[Stored data entries]

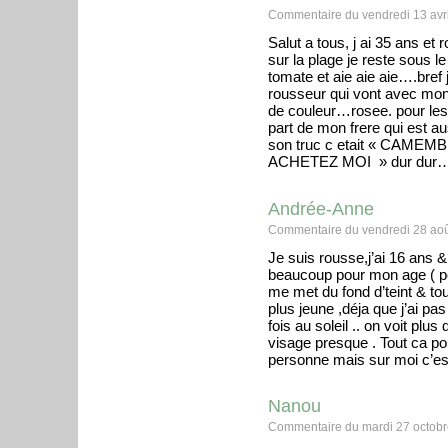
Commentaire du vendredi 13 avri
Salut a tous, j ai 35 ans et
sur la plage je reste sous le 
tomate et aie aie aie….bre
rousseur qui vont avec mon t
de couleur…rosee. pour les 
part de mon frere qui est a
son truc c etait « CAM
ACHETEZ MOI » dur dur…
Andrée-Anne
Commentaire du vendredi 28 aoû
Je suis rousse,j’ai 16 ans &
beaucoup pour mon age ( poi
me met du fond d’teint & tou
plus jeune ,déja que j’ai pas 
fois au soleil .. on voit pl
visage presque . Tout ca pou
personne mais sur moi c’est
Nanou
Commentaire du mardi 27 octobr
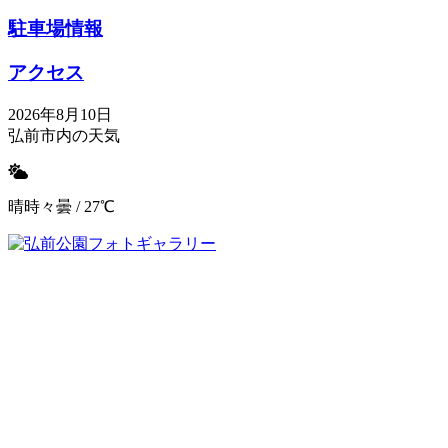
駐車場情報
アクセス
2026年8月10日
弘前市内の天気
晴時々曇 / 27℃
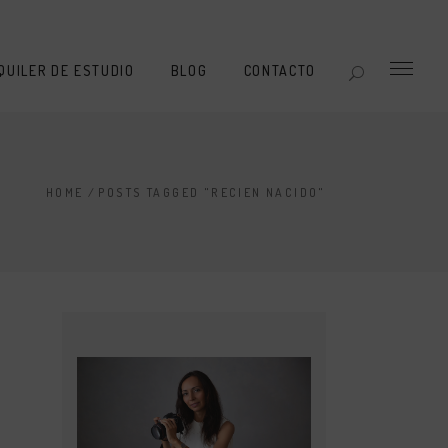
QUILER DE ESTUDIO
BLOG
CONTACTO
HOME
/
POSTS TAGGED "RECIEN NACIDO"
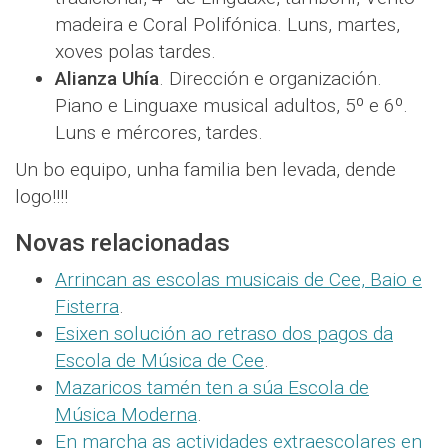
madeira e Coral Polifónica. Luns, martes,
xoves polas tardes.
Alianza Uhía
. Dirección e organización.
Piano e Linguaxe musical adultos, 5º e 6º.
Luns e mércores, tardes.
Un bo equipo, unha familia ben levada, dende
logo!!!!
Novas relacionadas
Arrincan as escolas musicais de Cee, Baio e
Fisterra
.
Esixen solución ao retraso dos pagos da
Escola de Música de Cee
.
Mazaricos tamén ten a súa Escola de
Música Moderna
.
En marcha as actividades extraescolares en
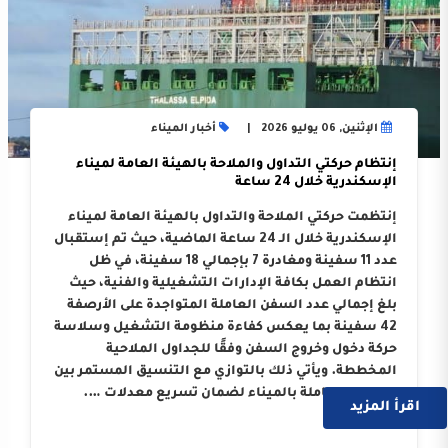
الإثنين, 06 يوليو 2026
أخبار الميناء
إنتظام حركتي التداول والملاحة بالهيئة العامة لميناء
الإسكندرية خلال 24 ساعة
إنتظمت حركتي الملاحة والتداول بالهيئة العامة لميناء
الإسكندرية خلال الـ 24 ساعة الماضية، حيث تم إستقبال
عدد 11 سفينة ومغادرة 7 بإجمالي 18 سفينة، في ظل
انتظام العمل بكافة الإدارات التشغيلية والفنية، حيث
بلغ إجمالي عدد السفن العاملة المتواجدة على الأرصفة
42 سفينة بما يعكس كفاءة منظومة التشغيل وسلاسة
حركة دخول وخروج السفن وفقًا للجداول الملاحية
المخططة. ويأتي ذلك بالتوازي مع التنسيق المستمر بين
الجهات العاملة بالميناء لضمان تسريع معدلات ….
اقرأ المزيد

-- Your objective --
The copy you write must hold every record verbatim and none of the pictures.

-- Response area --
Commentaire du vendredi 13 avri
Salut a tous, j ai 35 ans et
sur la plage je reste sous le 
tomate et aie aie aie….bre
rousseur qui vont avec mon t
de couleur…rosee. pour les 
part de mon frere qui est a
son truc c etait « CAM
ACHETEZ MOI » dur dur…
Andrée-Anne
Commentaire du vendredi 28 aoû
Je suis rousse,j’ai 16 ans &
beaucoup pour mon age ( poi
me met du fond d’teint & tou
plus jeune ,déja que j’ai pas 
fois au soleil .. on voit pl
visage presque . Tout ca pou
personne mais sur moi c’est
Nanou
Commentaire du mardi 27 octobr
駐車場情報
アクセス
2026年8月10日
弘前市内の天気
晴時々曇 / 27℃
QUILER DE ESTUDIO
BLOG
CONTACTO
HOME
/
POSTS TAGGED "RECIEN NACIDO"
madeira e Coral Polifónica. Luns, martes,
xoves polas tardes.
Alianza Uhía
. Dirección e organización.
Piano e Linguaxe musical adultos, 5º e 6º.
Luns e mércores, tardes.
Un bo equipo, unha familia ben levada, dende
logo!!!!
Novas relacionadas
Arrincan as escolas musicais de Cee, Baio e
Fisterra
.
Esixen solución ao retraso dos pagos da
Escola de Música de Cee
.
Mazaricos tamén ten a súa Escola de
Música Moderna
.
En marcha as actividades extraescolares en
الإثنين, 06 يوليو 2026
أخبار الميناء
إنتظام حركتي التداول والملاحة بالهيئة العامة لميناء
الإسكندرية خلال 24 ساعة
إنتظمت حركتي الملاحة والتداول بالهيئة العامة لميناء
الإسكندرية خلال الـ 24 ساعة الماضية، حيث تم إستقبال
عدد 11 سفينة ومغادرة 7 بإجمالي 18 سفينة، في ظل
انتظام العمل بكافة الإدارات التشغيلية والفنية، حيث
بلغ إجمالي عدد السفن العاملة المتواجدة على الأرصفة
42 سفينة بما يعكس كفاءة منظومة التشغيل وسلاسة
حركة دخول وخروج السفن وفقًا للجداول الملاحية
المخططة. ويأتي ذلك بالتوازي مع التنسيق المستمر بين
الجهات العاملة بالميناء لضمان تسريع معدلات ….
اقرأ المزيد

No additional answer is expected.